Nielsen/Business NotesSeeking More Pay for Delayed Play
By Bill Carter, The New York Times
- Nov. 4, 2013
In 2007, faced with the growing popularity of digital video recorders, advertisers agreed to pay television networks for commercials viewed within three days of a show’s first broadcast.
But with the pace of delayed viewing increasing ever more rapidly, a chorus of network executives is pushing for a new change — payment for seven days of commercial viewing on everything from computer screens and tablets to TV sets.
David F. Poltrack, who has headed CBS’s research for more than 30 years, said it would be hard to understate the influence of the digital video recorder on the economic model of commercial television. “The difference between this season and two seasons ago is more dramatic than the difference between two seasons ago and 20 seasons ago,” he said.
The single biggest factor in that upheaval: delayed — and sometimes never counted — viewing of television shows. Under the agreement negotiated five years ago, known in the industry as C3, networks do not get paid for any viewing that takes place starting on the fourth day after a show’s first run, even though more and more viewing is falling into that category.
Viewing in the period four to seven days after the first run is up about 17 percent this season, Mr. Poltrack said. That can mean millions of viewers. The new Fox and NBC hits “Sleepy Hollow” and “The Blacklist” have both been adding more than a million viewers in those extra days, and about half a rating point in the category many advertisers pay a premium for — viewers between the ages of 18 and 49.
“These are our viewers,” said Kevin Reilly, chairman of entertainment for the Fox Broadcasting Company. “It’s not as though they are lesser viewers or negligible viewers.”
Indeed, they are valuable viewers. Brad Adgate, the senior vice president for research at Horizon Media, said the 18-49 rating for programs in playback mode is better than first-run numbers for almost every network program this season. The median age for viewers watching recorded shows is 45.1 — younger than any of the four big networks (CBS, 58.3; ABC, 54.2; Fox, 51.1; NBC, 50.7).
Leslie Moonves, the CBS president, noted that viewers who play back shows demonstrated “a definite desire to watch those shows,” which goes to the increasingly important advertising area called engagement.
The counterargument, of course, to the building desire to receive seven days’ pay from ad buyers is that delayed viewers are often commercial-skippers. But Nielsen has steadily shown — in the face of consistent skepticism from those who skip ads — that about half the commercials are viewed days later.
Pat McDonough, the senior vice president for analysis at Nielsen, said, “You just watch them; you forget you’re watching a commercial.” She said that no matter what the program or time frame, “it never gets below 40 percent” viewing for commercials.

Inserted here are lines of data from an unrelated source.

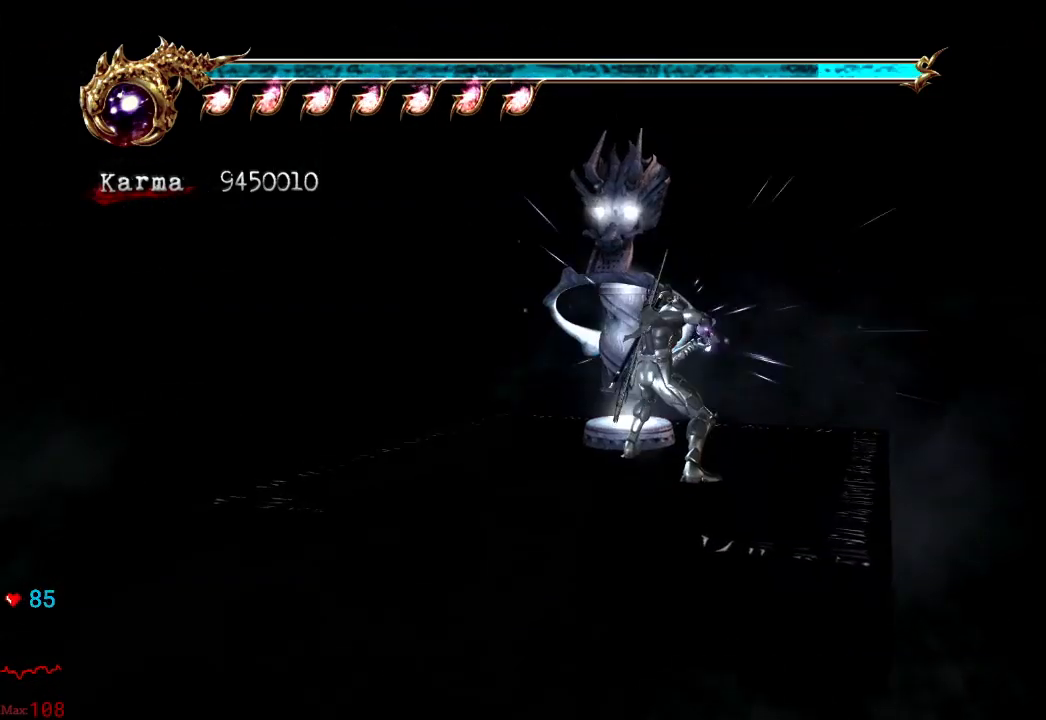
{"buttons": [], "left_stick": "up-left", "right_stick": "center", "events": [[133, "R2", "down"], [150, "A", "down"], [300, "A", "up"], [333, "R2", "up"], [450, "left_stick", "up-left"]]}
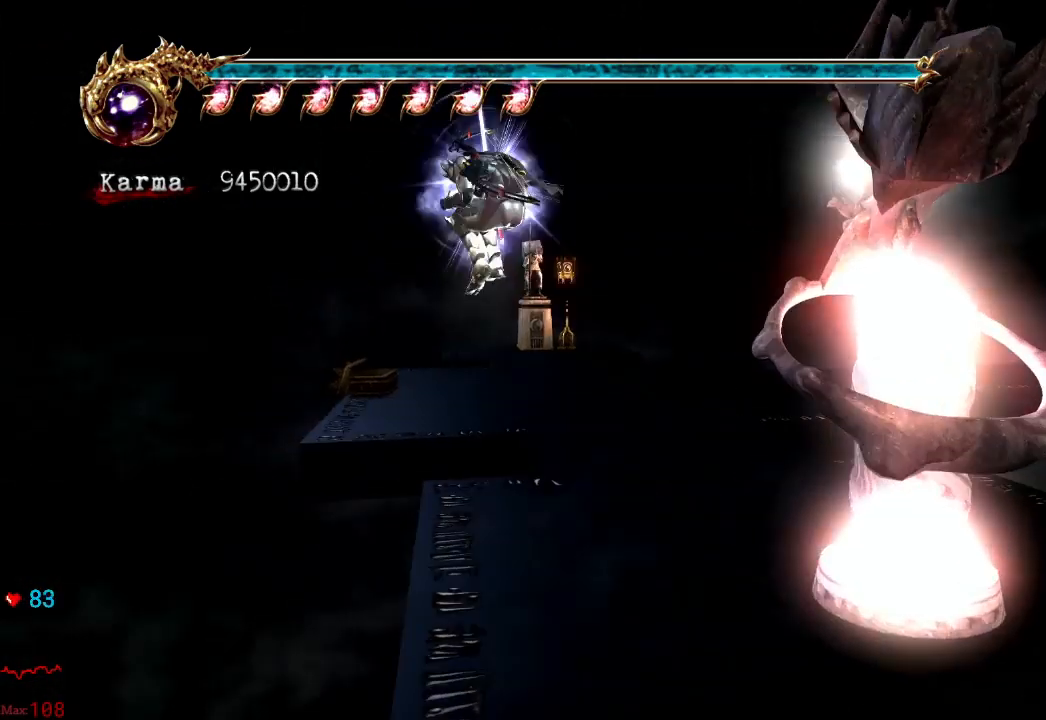
{"buttons": ["A", "L2"], "left_stick": "up", "right_stick": "center", "events": [[67, "left_stick", "up"], [333, "L2", "down"], [467, "A", "down"]]}
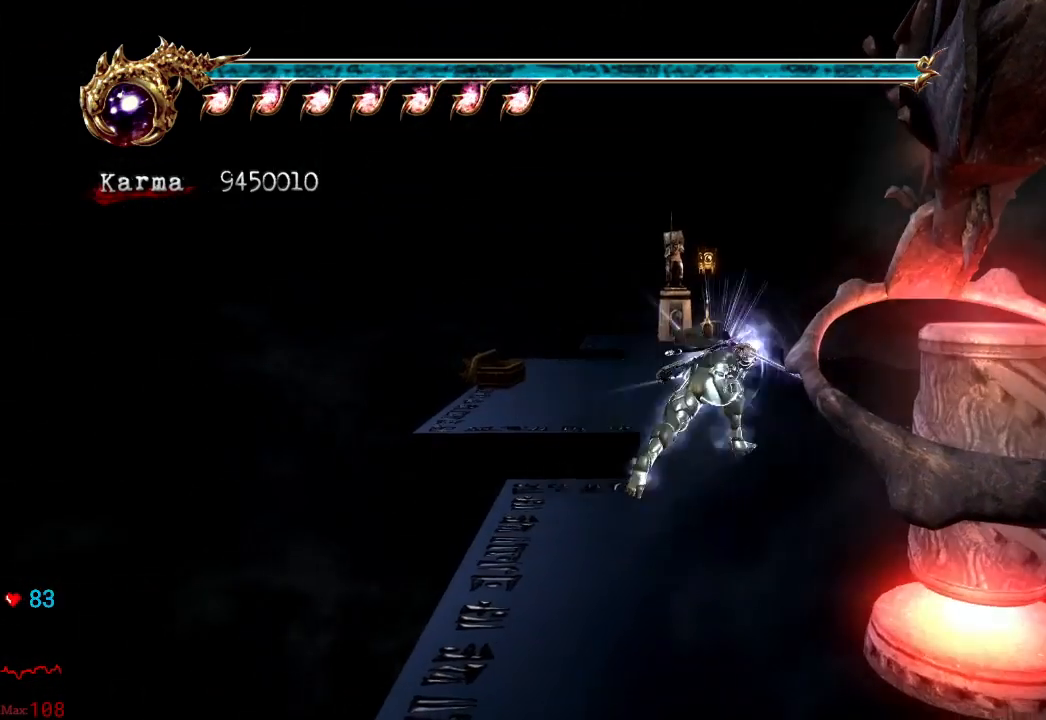
{"buttons": [], "left_stick": "up", "right_stick": "center", "events": [[50, "A", "up"], [83, "L2", "up"], [283, "right_stick", "down-right"], [467, "right_stick", "center"]]}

Mr. Moonves, who in his long tenure at CBS has been aggressive in pursuing value for every aspect of network television, said confidently that by next May, when networks make ad deals for the next season, “The new currency will be live plus seven days” — or C7.
Linda Yaccarino, the top sales executive for NBC Universal, said she had already seen more flexibility among advertisers. “It’s top of mind in meetings with customers,” she said.
Paul Lee, ABC’s top entertainment executive, said, “We’ve done some C7 deals already.” He said ABC might be in a special position because of all the serialized shows it broadcasts. “We’re getting more value for shows like ‘Scandal,’ ” he said.
Still, the collective view of the ad community remains: we’ll see.
“Clients are already getting this audience,” said Rino Scanzoni, the chief investment officer for the media buying giant GroupM, who was at the center of the creation of C3 in 2007. “It’s very difficult for an agency to go to a client and say: why don’t you just be benevolent and pay for it?”
Even with added viewing, going past three days will remain an issue for advertisers who need timely exposure, Mr. Scanzoni said, especially movie companies that need to open a film on a specific date. But he said the issue would come down to a negotiation, with advertisers expecting networks to concede something — perhaps a lower initial rate. “There has to be some incentive,” he said.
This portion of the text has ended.